How one startup uses Twitter Ads to connect with customers

By Lindsay Bruce
Inspiration

Twitter is all about conversation. But how do you converse as a brand? And how do you measure the impact?

To help answer these questions, we sat down with Jon Bostock, CEO and co-founder of @TrumanCleans, an up-and-coming brand of eco-friendly cleaning products that has found success by frequently engaging with customers on the platform.

Read the highlights, below:

Why Twitter?

“We studied which platforms would allow us to have real-time conversations with our customers. We want to make better connections with real people in an authentic way, and Twitter has provided that.”

Their mission:

“We sought to meet [our customers], learn about their needs, and interact with them personally as people, not a series of prepared statements. We look at success as inspiring people to interact with us, and they’re doing that.          

While obviously [ad] performance matters, if our Twitter efforts were just driving transactions without true connections, we would view that as a failure, and that’s certainly not the case.”

Their strategy:

“When we launched the company, we immediately started personally responding to each and every Tweet, and our efforts really resonated with our followers. Now it’s part of who we are as a company.”

They expanded, saying: 

“You can’t just place an ad and forget about it. Twitter is all about engagement, and not just with your customers but your haters, too. If you’re not interacting, you’re completely disengaged from what’s a conversation-based platform.”

Their results:

"We’re generating more than 100,000 impressions daily with strong site traffic and conversion rates. Twitter far exceeds Facebook in customer engagement and we have also seen that our videos perform better on Twitter than on Instagram."

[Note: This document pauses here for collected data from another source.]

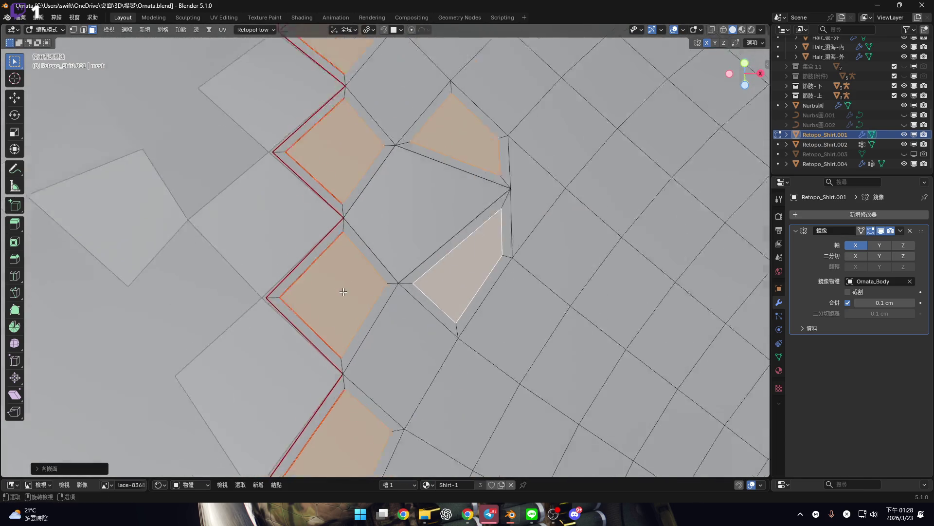
pyautogui.scroll(-4, 343, 292)
pyautogui.scroll(4, 367, 292)
pyautogui.moveTo(359, 298)
pyautogui.keyDown('shift'); pyautogui.mouseDown(button='middle')
pyautogui.moveTo(408, 276)
pyautogui.moveTo(427, 302)
pyautogui.mouseUp(button='middle'); pyautogui.keyUp('shift')
pyautogui.scroll(-2, 421, 274)
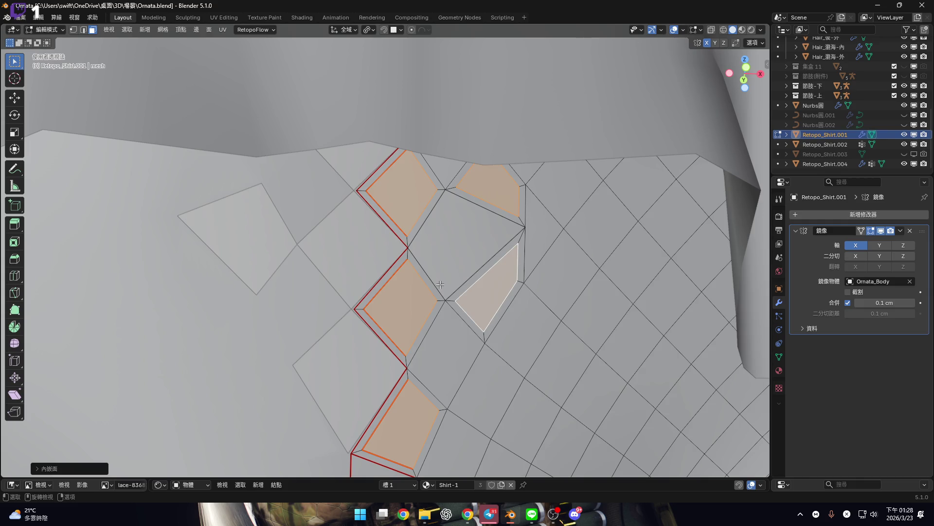
pyautogui.scroll(4, 512, 222)
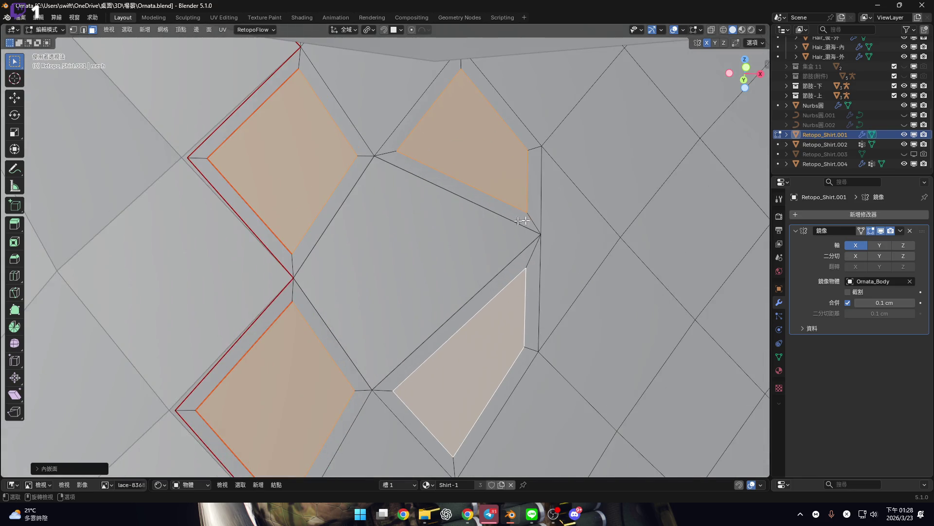
pyautogui.keyDown('shift'); pyautogui.moveTo(539, 215); pyautogui.dragTo(515, 278, button='middle'); pyautogui.keyUp('shift')
pyautogui.scroll(3, 505, 243)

The engagement has also resulted in changes to the product:

“We expedited our a-la-carte purchasing plan based on Twitter feedback. We also introduced a variety pack of refill cartridges. We even changed the favorite song of one of our cleaners.”

Their advice:

“As challenging as it can be to respond to people who may not be fans of what you do, it’s important to engage them and explain yourself. Blocking someone is the easy way out.”